Ao tratar da doença, Balsamo mantém a ambiguidade consciente: no livro, o jornalista pergunta “que doença você tem?” e a resposta é direta e inquietante: “nem eu sei”. A escolha não é evasão, mas uma estratégia narrativa: a condição física vira ponto de partida para reflexões sobre aceitação, limites e renomeação do sofrimento. A fábula do bombo — um recurso simbólico recorrente na obra — acompanha o percurso de aceitação como se fosse uma parábola moderna, quase um storyboard emocional.

Entre as linhas, aflora também um tributo sutil: Beppe Vessicchio, citado pelo autor como um exemplo de como a presença pode brilhar pela ausência num tempo obcecado pelo espetáculo.
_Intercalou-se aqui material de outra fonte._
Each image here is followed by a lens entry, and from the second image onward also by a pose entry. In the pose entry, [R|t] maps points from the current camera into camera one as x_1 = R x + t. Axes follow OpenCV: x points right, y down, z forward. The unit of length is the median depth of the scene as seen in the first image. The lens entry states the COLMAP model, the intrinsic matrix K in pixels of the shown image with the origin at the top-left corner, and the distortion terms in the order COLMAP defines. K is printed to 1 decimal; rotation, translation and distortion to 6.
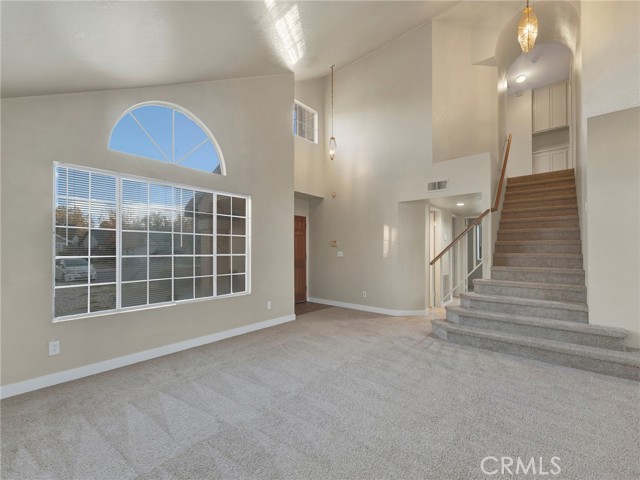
lens RADIAL K [[268.3, 0, 317.5], [0, 268.3, 249.8], [0, 0, 1]] dist [-0.009810, 0.000301]
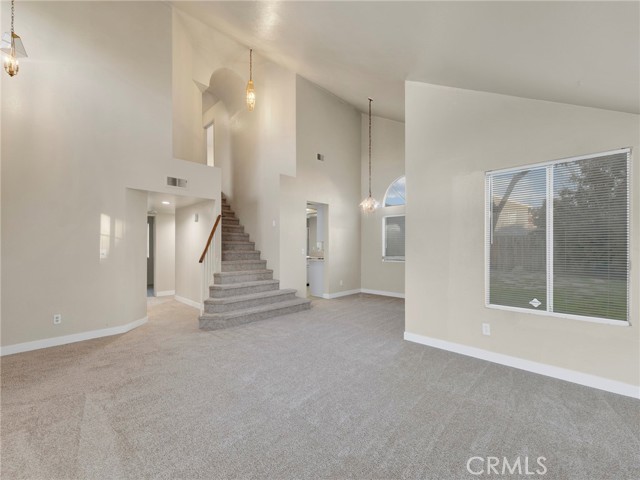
lens RADIAL K [[268.3, 0, 317.5], [0, 268.3, 249.8], [0, 0, 1]] dist [-0.009810, 0.000301]
pose [[0.059255, -0.009575, 0.998197, -0.571056], [-0.000512, 0.999954, 0.009622, -0.003930], [-0.998243, -0.001081, 0.059247, 0.490563]]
É um gesto de elegância, um plano de câmera que recua para deixar a figura emergir.

Quem conhece The Jackal pode se surpreender: Balsamo revela que se considera mais um autor do que apenas um intérprete — uma aula aprendida desde a academia teatral. A sua arma é a autoironia, mas entendida como “comédia amarga”: uma forma educada de resistência ao dor, uma legenda crítica para os próprios traços melancólicos, a austeridade do caráter que costuma vindicar mais do que risos fáceis.

Ao reconstituir a criança que foi — sério, introspectivo, protegido por uma defesa que virou humor — ele conta como certos desafios físicos o moldaram, e como o riso sempre foi uma máscara e um salvavidas. O livro, portanto, funciona como um espelho duplo: reflete o artista público esperado e revela, por trás desse reflexo, um roteiro íntimo de cura e de reconstrução.
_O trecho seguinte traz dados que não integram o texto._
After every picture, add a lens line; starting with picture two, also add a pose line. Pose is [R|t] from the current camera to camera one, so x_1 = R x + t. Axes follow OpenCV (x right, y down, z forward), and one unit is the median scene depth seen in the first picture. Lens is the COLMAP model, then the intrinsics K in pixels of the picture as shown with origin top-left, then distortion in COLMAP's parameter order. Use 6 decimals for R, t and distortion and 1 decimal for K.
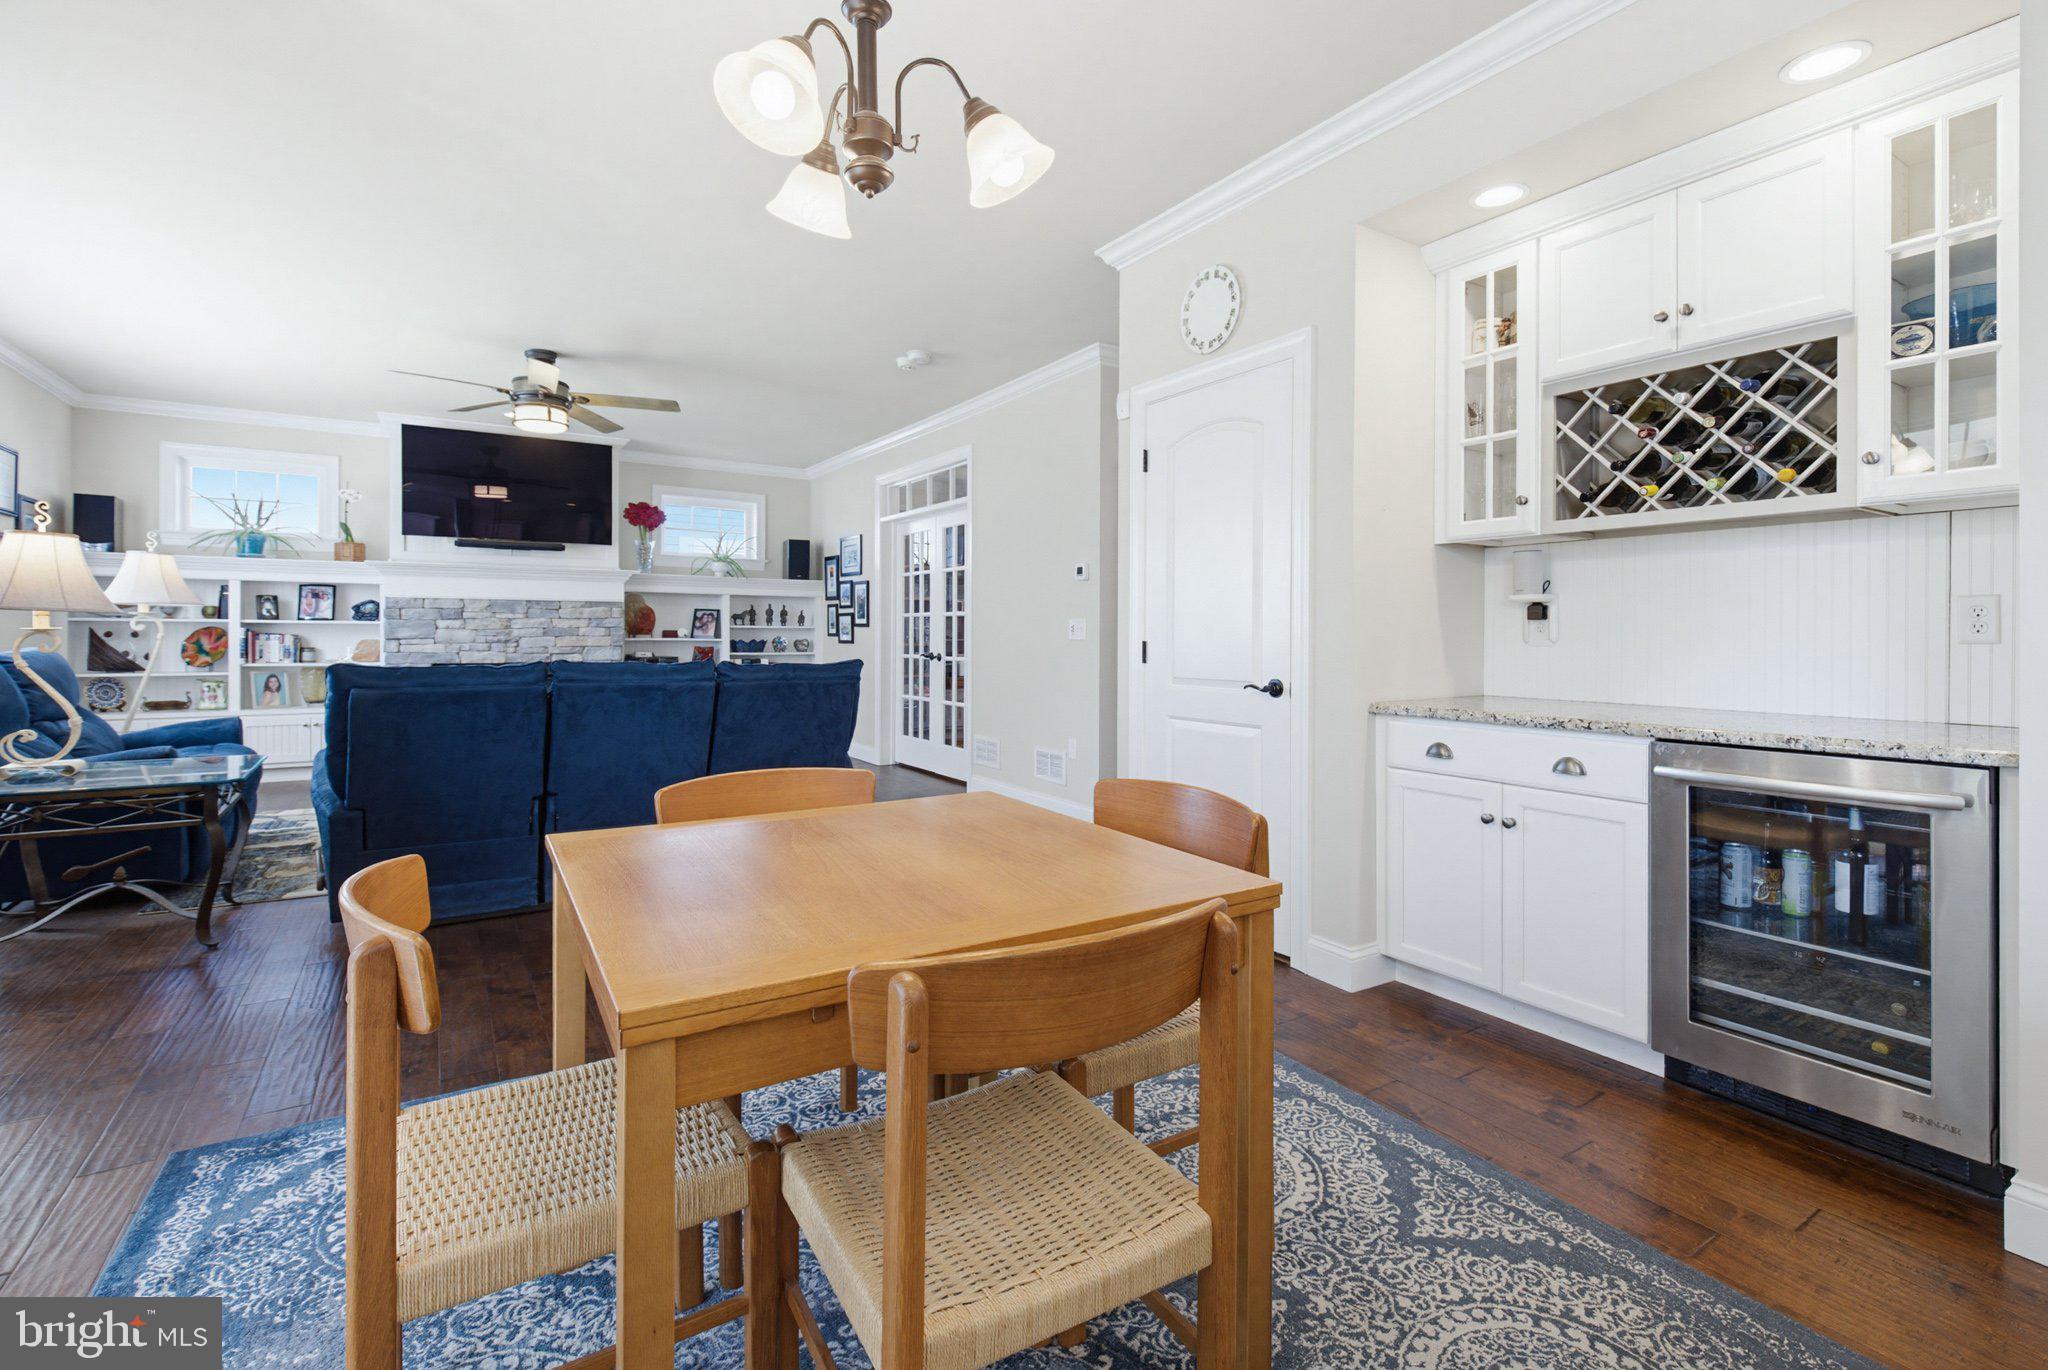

O que permanece é a vontade de ser conhecido “por quem sou realmente”. Em termos culturais, esse lançamento é menos um ato de vaidade do que um gesto de resistência: desafiar a narrativa construída pelo público e redesenhar a própria personagem. Como em um filme que reescreve sua própria sinopse no fim, Fabio Balsamo nos convida a repensar o valor do silêncio, da pausa e da complexidade por trás do riso.